## What to work on
Retype the rows word for word, starting at the line containing "Does 'Hego-ekialdea' represent" and ending at the last of the rows, both included, and leave out the pictures.

## Records for the task
· · · · · · ·

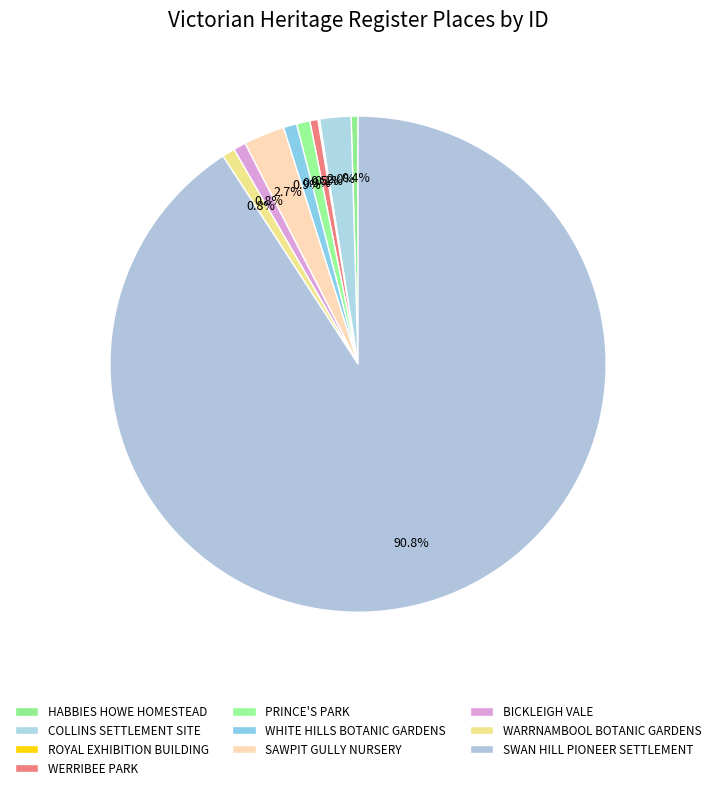

To the nearest percent, what percentage of the pie is SWAN HILL PIONEER SETTLEMENT?

91%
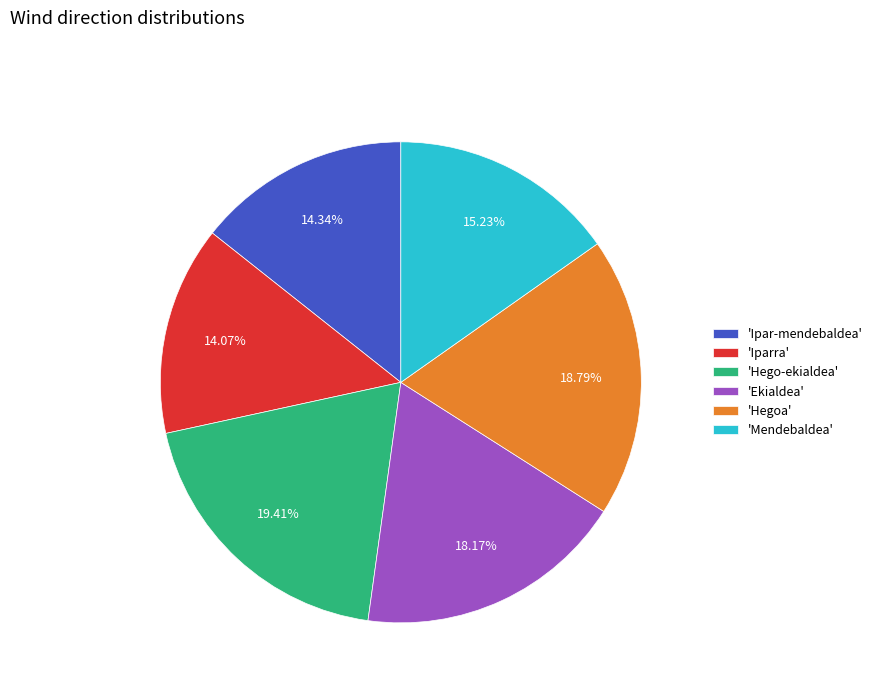

Does 'Hego-ekialdea' represent more than half of the total?

No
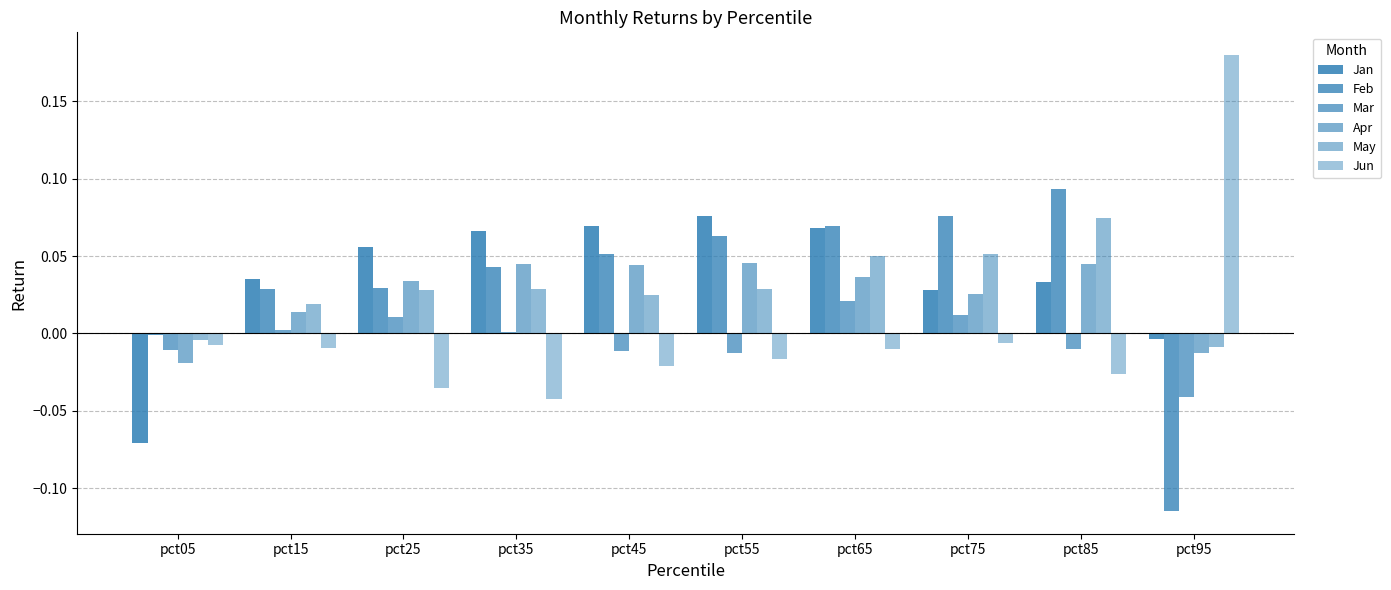

The Jun series shows -0.0 at pct55. True or false?

False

· · · · · · ·

## Answer to this task
Does 'Hego-ekialdea' represent more than half of the total?

No

The Jun series shows -0.0 at pct55. True or false?

False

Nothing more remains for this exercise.